Where does the word "knee" show up in the data? Please find each such line and copy it.
──────── Material provided ────────
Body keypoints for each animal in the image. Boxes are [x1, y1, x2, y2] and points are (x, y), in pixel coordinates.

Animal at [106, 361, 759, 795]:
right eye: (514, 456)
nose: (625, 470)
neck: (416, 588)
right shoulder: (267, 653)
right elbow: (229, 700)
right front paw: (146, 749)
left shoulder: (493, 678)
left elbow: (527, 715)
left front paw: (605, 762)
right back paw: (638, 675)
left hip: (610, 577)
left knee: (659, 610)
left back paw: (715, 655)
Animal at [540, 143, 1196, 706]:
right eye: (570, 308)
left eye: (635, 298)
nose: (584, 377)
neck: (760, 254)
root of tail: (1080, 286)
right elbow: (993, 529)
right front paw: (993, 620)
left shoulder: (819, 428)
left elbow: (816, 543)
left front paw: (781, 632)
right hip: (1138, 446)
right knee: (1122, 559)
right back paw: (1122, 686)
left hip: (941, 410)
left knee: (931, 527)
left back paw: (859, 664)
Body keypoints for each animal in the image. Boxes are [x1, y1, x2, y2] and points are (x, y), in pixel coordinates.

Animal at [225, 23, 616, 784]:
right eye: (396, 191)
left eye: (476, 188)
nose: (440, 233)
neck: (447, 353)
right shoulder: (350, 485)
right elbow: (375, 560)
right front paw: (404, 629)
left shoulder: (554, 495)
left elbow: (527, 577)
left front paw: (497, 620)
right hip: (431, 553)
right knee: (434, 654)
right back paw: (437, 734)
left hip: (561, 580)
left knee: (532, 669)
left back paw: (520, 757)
────────
──────── Material provided ────────
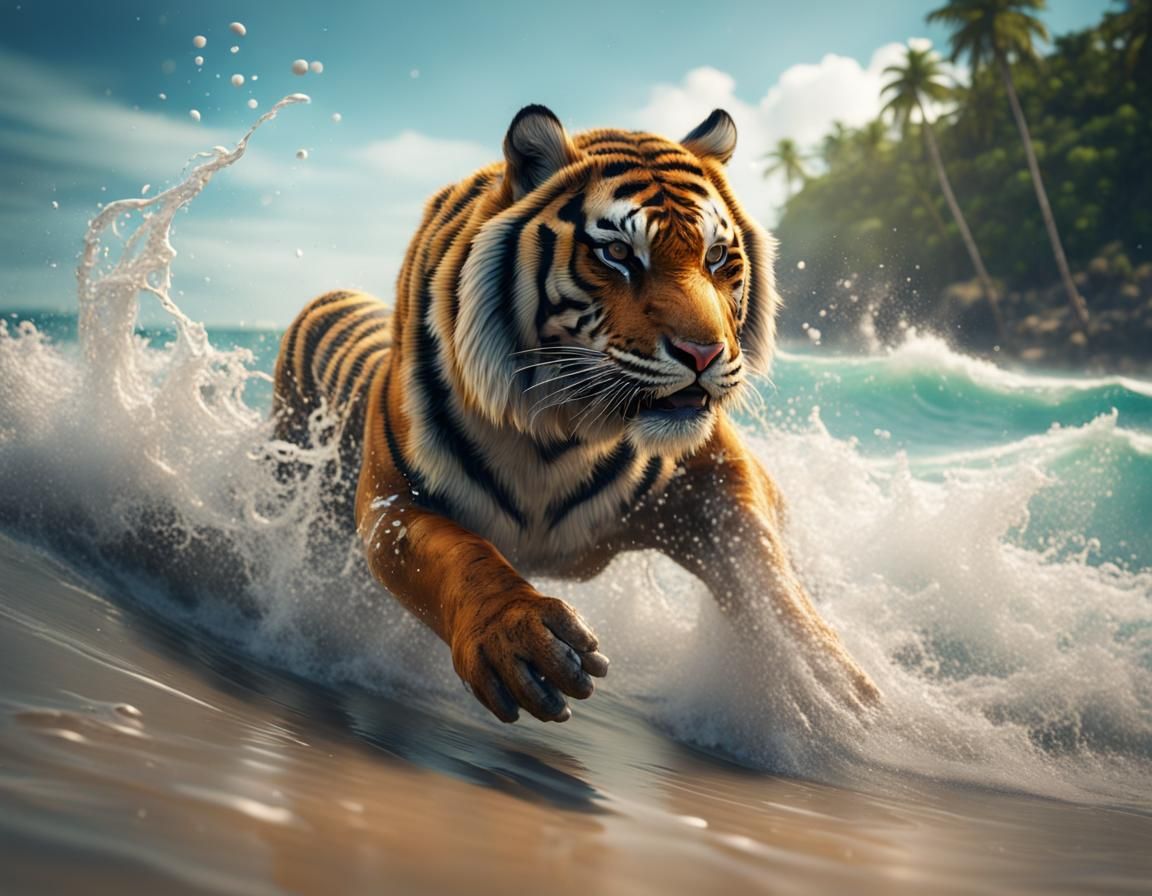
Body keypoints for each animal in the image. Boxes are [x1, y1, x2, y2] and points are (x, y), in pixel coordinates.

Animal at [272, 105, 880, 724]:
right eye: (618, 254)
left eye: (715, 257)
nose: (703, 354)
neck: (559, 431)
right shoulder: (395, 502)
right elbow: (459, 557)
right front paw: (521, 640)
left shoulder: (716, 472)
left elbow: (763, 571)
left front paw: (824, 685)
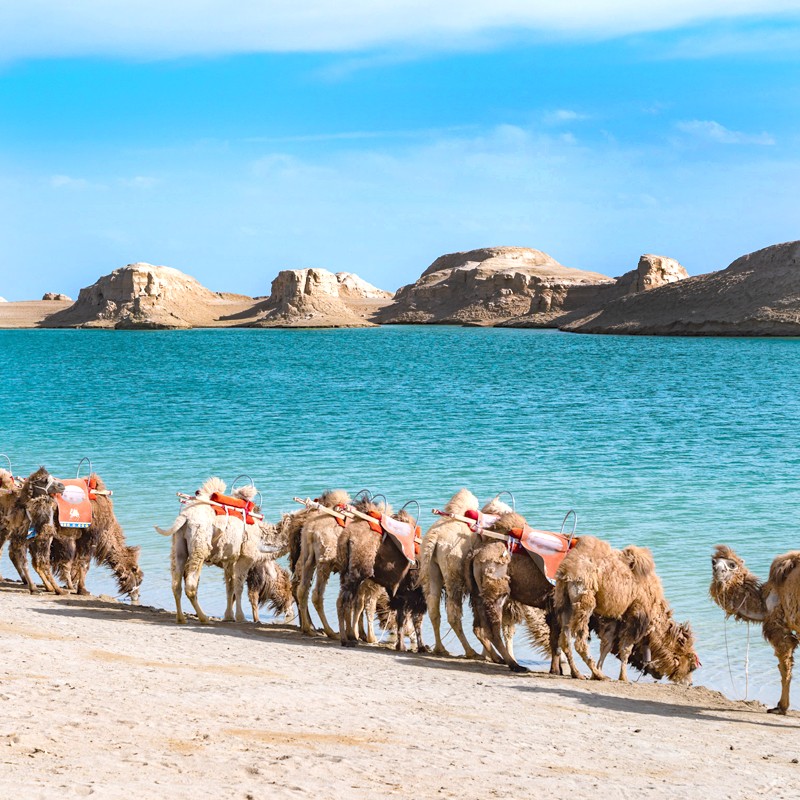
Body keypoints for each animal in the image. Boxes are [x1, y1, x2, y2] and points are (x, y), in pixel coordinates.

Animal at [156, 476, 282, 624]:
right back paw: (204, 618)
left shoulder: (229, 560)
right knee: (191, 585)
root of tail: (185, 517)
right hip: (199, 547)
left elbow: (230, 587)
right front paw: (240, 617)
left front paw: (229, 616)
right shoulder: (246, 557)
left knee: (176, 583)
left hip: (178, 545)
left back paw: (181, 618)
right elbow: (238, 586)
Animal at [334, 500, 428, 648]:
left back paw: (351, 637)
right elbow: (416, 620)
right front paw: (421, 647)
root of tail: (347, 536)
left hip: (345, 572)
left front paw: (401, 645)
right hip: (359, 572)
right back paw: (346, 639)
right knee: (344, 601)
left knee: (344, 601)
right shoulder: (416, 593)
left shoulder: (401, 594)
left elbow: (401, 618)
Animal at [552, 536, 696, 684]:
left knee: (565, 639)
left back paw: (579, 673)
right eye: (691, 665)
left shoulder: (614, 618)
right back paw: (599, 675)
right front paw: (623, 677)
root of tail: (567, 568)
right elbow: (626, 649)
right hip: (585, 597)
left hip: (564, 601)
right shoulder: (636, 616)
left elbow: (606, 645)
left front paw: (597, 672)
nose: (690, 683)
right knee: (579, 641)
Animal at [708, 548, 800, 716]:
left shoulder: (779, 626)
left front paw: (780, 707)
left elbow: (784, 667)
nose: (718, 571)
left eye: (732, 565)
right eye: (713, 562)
────────
[Response to the task]:
left knee: (659, 610)
right knee: (1122, 559)
left knee: (931, 527)
right knee: (434, 654)
left knee: (532, 669)
right knee: (191, 585)
left knee: (176, 583)
right knee: (344, 601)
left knee: (344, 601)
left knee: (565, 639)
right knee: (579, 641)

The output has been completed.